Imbibé de luxurieuses et modèles pensées
J’ai crié « NON » en orgueilleux enfin éveillé !
Loin de la négation, J’ai vu une vie échouée et cétacé
Scandant « c’est assez », j’affirmais mon apostasie.
Mes « non » loin de simples lubies
Ne sont que des envies, des envies d’autrement
Alors entre-nous, je le sais à présent
Tout ces « non » ne sont, en fait, que des « oui » vivifiants !

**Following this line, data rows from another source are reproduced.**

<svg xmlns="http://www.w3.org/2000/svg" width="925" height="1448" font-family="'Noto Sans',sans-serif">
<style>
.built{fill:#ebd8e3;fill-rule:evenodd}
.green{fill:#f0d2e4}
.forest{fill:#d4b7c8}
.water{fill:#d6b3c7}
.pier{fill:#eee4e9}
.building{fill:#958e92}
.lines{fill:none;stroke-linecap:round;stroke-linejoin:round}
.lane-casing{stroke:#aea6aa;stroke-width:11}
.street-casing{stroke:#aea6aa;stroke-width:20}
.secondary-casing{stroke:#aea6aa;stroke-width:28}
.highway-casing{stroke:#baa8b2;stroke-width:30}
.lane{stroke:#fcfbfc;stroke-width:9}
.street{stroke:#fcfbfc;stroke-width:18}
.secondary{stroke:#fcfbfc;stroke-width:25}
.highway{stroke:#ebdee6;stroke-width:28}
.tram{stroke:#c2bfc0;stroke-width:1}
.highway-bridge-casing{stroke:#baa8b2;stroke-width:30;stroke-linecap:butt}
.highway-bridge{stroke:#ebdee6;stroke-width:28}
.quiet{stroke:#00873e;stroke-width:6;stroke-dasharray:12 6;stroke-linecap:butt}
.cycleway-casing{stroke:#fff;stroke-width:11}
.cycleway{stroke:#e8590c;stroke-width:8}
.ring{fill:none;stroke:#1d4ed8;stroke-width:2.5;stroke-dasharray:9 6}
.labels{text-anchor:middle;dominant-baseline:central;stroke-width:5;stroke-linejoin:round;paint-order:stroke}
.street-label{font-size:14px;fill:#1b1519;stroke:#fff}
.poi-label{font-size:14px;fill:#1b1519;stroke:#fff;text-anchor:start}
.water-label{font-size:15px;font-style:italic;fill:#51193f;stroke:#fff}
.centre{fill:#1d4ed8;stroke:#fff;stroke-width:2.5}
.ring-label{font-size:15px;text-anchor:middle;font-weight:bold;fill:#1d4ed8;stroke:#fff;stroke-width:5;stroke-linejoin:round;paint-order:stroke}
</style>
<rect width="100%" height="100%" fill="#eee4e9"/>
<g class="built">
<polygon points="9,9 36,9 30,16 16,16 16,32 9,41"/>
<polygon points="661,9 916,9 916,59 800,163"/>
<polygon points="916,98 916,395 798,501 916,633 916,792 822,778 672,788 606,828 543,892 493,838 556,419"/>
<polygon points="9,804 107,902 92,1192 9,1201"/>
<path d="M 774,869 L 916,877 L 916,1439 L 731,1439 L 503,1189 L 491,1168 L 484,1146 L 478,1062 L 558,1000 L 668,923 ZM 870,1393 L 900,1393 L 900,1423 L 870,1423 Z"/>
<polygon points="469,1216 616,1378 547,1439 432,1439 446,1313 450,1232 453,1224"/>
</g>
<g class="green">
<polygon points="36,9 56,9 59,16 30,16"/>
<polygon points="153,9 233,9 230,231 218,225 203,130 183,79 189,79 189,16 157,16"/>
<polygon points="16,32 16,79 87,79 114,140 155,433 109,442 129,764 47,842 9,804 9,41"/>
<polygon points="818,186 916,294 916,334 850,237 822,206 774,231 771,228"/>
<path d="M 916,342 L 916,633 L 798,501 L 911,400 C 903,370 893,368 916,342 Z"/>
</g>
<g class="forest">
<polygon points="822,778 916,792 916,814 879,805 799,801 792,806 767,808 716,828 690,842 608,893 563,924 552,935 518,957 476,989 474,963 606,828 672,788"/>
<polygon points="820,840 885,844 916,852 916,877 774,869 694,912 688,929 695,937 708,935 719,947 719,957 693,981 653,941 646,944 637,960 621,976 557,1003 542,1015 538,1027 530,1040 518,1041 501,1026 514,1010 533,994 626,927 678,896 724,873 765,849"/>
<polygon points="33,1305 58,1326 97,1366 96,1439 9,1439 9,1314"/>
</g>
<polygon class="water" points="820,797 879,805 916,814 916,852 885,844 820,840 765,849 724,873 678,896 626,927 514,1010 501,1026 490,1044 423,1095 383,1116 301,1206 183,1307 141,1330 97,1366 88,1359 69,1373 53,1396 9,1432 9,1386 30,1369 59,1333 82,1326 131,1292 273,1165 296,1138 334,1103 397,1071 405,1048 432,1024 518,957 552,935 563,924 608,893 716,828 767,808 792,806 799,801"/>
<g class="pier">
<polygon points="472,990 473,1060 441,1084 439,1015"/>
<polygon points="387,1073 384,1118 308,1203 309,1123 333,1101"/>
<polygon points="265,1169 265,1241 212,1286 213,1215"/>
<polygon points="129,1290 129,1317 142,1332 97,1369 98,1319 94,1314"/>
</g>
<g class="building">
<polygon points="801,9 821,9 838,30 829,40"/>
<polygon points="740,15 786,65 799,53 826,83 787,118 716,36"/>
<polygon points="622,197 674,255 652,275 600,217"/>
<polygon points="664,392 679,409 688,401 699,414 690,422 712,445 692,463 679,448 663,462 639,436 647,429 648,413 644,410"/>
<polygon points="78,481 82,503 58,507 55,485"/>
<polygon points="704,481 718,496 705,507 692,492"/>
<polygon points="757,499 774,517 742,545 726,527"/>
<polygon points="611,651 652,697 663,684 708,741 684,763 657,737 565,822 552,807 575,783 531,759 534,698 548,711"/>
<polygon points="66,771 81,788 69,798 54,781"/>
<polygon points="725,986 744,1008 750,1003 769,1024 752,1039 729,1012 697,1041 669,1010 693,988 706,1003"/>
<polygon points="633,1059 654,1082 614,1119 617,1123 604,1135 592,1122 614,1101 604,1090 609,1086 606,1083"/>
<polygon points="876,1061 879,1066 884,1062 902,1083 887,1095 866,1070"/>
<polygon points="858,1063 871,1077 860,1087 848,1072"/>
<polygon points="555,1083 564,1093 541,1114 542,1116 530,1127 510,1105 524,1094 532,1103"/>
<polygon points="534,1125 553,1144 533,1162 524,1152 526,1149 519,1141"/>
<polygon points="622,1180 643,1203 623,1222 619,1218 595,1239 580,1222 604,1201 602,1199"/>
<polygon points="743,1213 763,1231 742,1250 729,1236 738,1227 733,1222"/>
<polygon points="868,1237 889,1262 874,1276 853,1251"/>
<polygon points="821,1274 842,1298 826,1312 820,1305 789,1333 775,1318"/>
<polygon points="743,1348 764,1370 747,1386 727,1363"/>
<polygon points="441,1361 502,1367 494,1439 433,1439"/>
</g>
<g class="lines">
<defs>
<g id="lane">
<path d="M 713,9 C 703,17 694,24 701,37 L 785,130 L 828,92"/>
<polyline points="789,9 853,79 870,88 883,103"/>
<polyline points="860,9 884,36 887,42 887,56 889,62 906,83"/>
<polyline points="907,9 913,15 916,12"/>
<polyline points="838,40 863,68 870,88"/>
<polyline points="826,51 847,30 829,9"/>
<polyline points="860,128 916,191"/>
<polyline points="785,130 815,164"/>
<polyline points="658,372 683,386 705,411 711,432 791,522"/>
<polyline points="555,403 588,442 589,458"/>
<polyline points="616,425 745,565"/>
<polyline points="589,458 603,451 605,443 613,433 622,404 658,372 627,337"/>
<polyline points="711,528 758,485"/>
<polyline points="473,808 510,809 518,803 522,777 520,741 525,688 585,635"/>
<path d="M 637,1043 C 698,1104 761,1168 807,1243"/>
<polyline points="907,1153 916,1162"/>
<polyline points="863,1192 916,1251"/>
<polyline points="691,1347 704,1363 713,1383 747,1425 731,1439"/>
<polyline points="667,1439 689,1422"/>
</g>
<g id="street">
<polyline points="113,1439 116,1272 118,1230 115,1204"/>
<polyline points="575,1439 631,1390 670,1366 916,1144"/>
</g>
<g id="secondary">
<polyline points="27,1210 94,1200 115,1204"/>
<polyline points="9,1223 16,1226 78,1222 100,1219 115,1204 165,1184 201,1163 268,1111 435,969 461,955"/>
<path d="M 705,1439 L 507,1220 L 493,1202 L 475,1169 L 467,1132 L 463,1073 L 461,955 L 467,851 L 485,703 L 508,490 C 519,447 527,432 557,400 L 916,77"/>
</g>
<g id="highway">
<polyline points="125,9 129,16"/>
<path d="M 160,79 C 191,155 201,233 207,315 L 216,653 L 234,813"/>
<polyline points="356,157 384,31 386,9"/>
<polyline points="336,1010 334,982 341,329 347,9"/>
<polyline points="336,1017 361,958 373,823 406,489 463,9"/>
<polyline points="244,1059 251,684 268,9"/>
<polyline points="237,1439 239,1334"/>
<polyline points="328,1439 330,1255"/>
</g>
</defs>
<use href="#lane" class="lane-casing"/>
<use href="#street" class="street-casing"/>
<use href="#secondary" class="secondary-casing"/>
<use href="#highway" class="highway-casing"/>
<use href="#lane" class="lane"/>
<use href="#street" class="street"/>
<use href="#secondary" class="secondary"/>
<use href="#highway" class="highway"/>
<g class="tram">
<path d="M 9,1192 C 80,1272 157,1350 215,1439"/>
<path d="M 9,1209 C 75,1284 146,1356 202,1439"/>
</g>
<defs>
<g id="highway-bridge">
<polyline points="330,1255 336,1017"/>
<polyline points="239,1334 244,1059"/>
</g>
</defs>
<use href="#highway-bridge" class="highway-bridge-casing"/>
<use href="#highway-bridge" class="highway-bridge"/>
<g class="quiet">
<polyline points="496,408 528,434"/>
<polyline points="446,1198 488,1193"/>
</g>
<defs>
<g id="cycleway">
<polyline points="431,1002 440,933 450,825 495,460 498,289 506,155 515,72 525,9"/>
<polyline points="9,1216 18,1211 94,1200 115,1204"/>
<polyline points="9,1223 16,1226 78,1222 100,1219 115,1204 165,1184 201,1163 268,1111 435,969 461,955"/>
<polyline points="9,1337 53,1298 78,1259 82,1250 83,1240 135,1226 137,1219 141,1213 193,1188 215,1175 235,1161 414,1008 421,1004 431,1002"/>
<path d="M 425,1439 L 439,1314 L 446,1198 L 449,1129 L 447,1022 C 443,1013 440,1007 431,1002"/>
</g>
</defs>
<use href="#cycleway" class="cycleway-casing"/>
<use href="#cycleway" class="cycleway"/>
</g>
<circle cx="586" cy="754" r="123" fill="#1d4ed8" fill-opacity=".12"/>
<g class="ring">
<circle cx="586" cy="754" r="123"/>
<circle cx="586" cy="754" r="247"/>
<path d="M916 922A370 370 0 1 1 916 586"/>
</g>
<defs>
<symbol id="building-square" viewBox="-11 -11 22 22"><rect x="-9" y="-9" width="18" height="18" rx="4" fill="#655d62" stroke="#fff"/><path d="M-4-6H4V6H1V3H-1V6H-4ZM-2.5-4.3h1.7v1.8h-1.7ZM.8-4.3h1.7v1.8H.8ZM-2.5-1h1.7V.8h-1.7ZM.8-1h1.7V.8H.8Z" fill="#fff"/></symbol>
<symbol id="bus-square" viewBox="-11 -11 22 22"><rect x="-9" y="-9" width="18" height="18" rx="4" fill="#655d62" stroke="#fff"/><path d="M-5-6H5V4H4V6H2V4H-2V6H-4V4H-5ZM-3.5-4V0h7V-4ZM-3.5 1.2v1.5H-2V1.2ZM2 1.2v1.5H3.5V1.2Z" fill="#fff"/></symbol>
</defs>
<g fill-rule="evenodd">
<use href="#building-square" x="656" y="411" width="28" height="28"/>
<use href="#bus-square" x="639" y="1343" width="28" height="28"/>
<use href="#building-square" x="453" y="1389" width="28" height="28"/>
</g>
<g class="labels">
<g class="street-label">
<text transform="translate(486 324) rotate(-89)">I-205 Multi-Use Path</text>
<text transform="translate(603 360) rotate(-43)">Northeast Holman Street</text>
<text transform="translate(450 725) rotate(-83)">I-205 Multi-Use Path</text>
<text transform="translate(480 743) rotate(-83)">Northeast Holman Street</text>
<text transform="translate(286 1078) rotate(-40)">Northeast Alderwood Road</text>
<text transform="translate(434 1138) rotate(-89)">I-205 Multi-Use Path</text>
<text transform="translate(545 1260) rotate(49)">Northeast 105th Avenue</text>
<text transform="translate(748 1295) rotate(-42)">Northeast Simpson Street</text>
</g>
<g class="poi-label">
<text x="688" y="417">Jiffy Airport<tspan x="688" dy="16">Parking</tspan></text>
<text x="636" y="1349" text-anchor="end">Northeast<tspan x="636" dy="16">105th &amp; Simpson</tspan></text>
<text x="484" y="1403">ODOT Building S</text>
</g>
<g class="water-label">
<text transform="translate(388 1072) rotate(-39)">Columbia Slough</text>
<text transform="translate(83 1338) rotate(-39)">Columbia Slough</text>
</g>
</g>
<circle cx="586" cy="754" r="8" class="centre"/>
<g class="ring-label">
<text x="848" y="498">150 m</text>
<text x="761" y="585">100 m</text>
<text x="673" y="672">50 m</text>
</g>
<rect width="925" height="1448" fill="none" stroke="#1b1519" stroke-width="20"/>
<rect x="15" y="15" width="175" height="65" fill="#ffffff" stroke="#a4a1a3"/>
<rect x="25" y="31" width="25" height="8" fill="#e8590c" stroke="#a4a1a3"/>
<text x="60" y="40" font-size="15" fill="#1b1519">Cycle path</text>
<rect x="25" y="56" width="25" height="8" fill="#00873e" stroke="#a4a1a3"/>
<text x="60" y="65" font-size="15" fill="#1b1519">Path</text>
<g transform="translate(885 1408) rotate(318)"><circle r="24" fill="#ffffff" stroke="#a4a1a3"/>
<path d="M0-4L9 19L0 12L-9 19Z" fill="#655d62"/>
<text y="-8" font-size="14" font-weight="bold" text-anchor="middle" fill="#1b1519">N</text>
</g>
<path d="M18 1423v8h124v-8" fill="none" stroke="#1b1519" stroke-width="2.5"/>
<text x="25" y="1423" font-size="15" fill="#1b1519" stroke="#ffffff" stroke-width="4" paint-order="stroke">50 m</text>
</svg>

Voilà une chose essentielle à marquer du sceau « compris ».
La vie est un présent au présent que je réfute, certes
Mais que je ne refuse pas, ce serait courir à ma perte.
Ainsi je suis ivre, et cela m’use de voir qu’il manque une lettre :
Vivre est une conquête, je me rends libre et levé, oui je vis
Avec l’étendard Rouge et blanc affichant « Hommes de l’être »…

Exister se tient loin d’une sinécure
Dont le feu n’est autre qu’une synecdoque
Sage-femme d’une passion reine de la démesure.
Les silences et pertes de temps favorisent les soliloques
Aux gains inestimables d’où naissent les plurivocités.
Féroce tauromachie, on y perd, on y gagne, c’est sans équivoque.
Mais la ferveur permet de goûter des saveurs et textures
Plus agréables aux mets des difficultés.

Sentez-vous cette folie insensée ?
La raison de mes incohérences, n’omet
Pas l’incohérence de ma raison
De l’entièreté je fais mon oraison
Pour ainsi esquisser de tumultueux horizons.
Même si l’apathie des mieux lotis
Et la perdition des âmes tristes
Emplissent mon désespoir qui ne désemplit
Je le vide par goutte de pluie d’espoir et de beauté optimiste !
Je ne laisserai jamais tomber ! Quel orgueil ! Orgueil altruiste !

Minosze,
votre humble serviteur à la plume et homme de l’être.